Apply the following inclusion criteria: (1) publication from 01/01/2016 and onward, (2) release of novel data (not a secondary analysis or analysis of previously released data), (3) already publicly available data or can apply for access, (4) data derived from human patients with neurosurgical relevant diagnosis in pre, peri, post-operative care or laboratory samples.
Apply the following exclusion criteria: (1) non-English articles, (2) non-primary research, (3) less than 100 data items, (4) non-peer reviewed articles and abstracts. Exclude studies that included <100 patients but 100 or more data items were not excluded due to the increase in few shot learning techniques available. The 100 data item requirement aims to exclude case series that focus on dedicated projects of dataset development. Furthermore, novel data must comprise the majority (>= 50%) of all data used for training for studies that use both private and public datasets. If the split is unclear, exclude the study. If data was cited in a previously published study, exclude the article unless access can be requested from the authors and the article is included. This assumption is included to avoid missing subdomains of data that the convention may be to request data directly from authors in the subdomain.

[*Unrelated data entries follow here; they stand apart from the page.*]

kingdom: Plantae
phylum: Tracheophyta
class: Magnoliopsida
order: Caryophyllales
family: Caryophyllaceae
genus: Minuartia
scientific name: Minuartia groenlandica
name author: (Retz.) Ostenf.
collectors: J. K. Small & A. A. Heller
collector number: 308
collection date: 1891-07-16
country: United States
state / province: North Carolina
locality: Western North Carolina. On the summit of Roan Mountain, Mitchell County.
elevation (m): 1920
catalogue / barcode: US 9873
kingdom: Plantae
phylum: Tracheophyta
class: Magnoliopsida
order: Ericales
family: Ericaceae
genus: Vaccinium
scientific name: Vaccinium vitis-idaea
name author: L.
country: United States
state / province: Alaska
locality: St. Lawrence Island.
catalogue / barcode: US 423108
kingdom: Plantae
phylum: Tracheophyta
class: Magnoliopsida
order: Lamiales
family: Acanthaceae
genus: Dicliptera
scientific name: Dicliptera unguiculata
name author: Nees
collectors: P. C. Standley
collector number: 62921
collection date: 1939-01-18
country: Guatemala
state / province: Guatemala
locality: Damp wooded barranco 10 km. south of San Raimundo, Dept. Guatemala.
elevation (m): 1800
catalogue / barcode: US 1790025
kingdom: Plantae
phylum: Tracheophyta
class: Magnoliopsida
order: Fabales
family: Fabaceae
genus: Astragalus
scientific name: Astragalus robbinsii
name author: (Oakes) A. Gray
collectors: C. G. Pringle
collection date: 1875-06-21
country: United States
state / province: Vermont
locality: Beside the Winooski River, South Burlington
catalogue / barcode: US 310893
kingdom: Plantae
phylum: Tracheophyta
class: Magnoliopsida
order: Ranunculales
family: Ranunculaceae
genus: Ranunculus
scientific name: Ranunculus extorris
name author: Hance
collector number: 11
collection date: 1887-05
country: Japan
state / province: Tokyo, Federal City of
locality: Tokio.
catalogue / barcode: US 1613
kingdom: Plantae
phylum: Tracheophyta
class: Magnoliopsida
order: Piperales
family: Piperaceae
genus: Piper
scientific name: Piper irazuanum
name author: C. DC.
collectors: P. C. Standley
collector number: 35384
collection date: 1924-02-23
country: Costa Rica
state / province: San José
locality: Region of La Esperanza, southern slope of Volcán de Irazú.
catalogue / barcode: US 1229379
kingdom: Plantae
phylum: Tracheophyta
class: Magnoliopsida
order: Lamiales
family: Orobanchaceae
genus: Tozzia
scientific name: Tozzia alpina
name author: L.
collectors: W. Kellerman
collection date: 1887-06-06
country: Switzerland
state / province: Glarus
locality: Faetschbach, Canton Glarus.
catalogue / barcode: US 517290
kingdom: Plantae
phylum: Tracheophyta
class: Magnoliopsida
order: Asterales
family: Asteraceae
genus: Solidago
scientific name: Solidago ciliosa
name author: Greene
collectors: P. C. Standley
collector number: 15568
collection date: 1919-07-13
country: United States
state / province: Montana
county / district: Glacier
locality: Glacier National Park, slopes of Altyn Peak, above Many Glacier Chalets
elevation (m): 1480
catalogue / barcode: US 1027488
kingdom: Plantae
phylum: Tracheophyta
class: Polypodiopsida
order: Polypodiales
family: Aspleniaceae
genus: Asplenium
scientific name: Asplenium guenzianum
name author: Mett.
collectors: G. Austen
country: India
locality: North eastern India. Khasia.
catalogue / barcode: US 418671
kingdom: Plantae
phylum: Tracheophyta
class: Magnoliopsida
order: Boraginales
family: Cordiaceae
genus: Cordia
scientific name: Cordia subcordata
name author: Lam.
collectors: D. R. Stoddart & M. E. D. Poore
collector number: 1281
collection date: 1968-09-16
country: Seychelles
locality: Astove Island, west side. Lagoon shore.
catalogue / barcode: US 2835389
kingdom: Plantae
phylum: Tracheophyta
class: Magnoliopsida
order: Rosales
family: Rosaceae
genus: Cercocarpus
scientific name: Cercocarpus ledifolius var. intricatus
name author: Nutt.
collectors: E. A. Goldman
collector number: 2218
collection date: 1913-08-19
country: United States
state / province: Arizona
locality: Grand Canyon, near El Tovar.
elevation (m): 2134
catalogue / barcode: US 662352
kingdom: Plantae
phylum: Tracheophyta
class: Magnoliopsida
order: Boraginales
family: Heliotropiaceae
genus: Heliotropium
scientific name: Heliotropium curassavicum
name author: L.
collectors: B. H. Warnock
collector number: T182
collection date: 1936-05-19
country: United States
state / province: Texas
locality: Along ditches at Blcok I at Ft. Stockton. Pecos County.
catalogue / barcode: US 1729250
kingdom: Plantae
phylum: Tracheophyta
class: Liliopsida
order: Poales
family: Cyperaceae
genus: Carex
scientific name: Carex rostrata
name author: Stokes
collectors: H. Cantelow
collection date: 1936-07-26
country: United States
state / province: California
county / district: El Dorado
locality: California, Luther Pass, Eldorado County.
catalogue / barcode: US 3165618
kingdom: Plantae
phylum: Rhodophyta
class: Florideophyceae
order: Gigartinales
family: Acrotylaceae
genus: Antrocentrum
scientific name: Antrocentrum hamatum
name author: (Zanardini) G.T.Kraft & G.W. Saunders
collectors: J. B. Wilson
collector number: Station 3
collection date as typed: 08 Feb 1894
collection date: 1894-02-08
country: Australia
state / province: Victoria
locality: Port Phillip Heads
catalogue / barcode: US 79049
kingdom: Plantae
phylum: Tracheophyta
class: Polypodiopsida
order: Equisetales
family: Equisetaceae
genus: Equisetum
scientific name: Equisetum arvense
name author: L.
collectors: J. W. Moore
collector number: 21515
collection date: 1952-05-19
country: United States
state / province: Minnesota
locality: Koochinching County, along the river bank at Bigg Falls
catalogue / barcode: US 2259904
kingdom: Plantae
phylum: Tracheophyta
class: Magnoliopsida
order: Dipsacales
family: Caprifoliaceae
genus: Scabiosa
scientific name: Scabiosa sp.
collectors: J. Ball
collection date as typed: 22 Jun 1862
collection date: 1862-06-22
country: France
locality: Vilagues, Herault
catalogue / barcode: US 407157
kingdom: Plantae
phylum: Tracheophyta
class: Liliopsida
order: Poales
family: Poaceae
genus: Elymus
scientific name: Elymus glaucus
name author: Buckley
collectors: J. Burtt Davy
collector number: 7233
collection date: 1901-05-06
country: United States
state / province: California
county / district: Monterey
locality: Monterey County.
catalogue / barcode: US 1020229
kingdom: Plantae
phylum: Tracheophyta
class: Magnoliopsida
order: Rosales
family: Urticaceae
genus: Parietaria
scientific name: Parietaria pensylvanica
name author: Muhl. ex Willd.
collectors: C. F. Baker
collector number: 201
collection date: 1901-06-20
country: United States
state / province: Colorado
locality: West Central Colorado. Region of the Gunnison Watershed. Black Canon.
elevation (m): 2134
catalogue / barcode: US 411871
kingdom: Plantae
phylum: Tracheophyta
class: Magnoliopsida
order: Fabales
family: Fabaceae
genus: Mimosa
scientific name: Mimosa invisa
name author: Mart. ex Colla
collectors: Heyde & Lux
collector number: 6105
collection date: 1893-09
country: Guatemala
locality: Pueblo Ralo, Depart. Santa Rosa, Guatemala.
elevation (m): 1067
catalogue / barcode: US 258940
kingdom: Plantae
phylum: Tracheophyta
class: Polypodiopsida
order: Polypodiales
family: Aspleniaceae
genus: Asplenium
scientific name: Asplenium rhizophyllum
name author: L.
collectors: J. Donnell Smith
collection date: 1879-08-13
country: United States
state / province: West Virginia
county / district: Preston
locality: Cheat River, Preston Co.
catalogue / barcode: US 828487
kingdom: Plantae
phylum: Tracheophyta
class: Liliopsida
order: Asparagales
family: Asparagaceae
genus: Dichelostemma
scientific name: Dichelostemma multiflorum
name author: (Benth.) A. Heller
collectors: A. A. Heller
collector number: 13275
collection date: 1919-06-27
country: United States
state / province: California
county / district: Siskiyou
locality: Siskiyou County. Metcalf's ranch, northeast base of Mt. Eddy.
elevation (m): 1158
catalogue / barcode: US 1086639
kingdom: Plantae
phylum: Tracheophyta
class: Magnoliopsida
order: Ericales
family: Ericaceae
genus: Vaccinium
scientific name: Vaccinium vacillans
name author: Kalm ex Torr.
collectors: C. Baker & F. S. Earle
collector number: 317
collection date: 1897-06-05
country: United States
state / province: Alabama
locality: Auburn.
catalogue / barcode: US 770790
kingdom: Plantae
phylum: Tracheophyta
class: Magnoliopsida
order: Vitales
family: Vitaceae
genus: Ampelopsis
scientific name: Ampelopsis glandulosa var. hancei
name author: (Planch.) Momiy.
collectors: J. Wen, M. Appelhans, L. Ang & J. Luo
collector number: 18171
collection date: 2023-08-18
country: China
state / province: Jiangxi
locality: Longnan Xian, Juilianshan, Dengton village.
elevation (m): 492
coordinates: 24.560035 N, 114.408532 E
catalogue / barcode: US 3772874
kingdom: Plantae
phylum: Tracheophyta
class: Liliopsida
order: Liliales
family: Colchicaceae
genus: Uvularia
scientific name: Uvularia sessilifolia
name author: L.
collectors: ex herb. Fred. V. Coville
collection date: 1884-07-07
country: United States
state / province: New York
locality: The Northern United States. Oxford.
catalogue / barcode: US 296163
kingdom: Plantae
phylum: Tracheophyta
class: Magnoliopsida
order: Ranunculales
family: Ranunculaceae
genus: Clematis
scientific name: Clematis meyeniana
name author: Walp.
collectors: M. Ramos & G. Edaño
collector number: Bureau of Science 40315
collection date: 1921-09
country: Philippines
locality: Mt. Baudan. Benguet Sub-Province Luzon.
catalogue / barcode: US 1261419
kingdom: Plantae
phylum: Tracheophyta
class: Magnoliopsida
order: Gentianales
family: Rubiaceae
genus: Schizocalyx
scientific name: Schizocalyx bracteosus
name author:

After articles are independently selected by the screeners based on the above criteria and assumptions, resolve any disagreements between the two screeners through discussion.
Data Extraction and Analysis
Obtain basic identifying information from each selected article including title, publication year, and PubMed ID.
To study generalizability and validation of the data/models, extract the following variables from the selected articles by two researchers in parallel: whether the data is labeled, whether the data source is multi-institutional, number of institutions, whether there are institutions that are non-tertiary academic centers, whether a trained model is included, whether the model is externally validated, and whether the model is publicly available (e.g., if code and weights are provided) and has a public application (e.g., available web application). To meet the criteria for external validation, ensure the model is evaluated with data from more than one institution.
To study model functionality and impact, collect the primary data type, the sample size of the primary data, the label type, the inference class if the paper included a baseline model, performance metrics of the model, and the number of article citations.
Resolve any disagreements between the two authors on the information from object extraction through discussion.
Prior to performing analysis, classify the primary data type into seven categories (i.e.: X-ray, CT, MRI, PET, clinical, sensor, video). Categorize the label type into seven categories (i.e.: diagnosis, segmentation, detection/localization, intervention, grading, image, outcome). Across all studies, classify the inference class of the baseline model into eight categories (i.e.: diagnosis, detection/localization, segmentation, intervention, measurement, grading, outcome, generative). Classify all baseline models into linear, convolutional neural network (CNN), segmentation, non-transformer NLP, transformer, and generative adversarial network (GAN).
Quality Assessment
To assess the methodological quality and risk of bias of included studies, develop a custom checklist reflecting critical aspects of dataset and model robustness. Evaluate each study for inclusion of multi-institutional data, use of external validation, public availability of code, presence of a public-facing application, use of task-appropriate performance metrics, and inclusion of outcome labels.
Assign a score from 0 to 6 based on the number of criteria met. Use this simple quality score to gauge the risk of bias and generalizability of each dataset.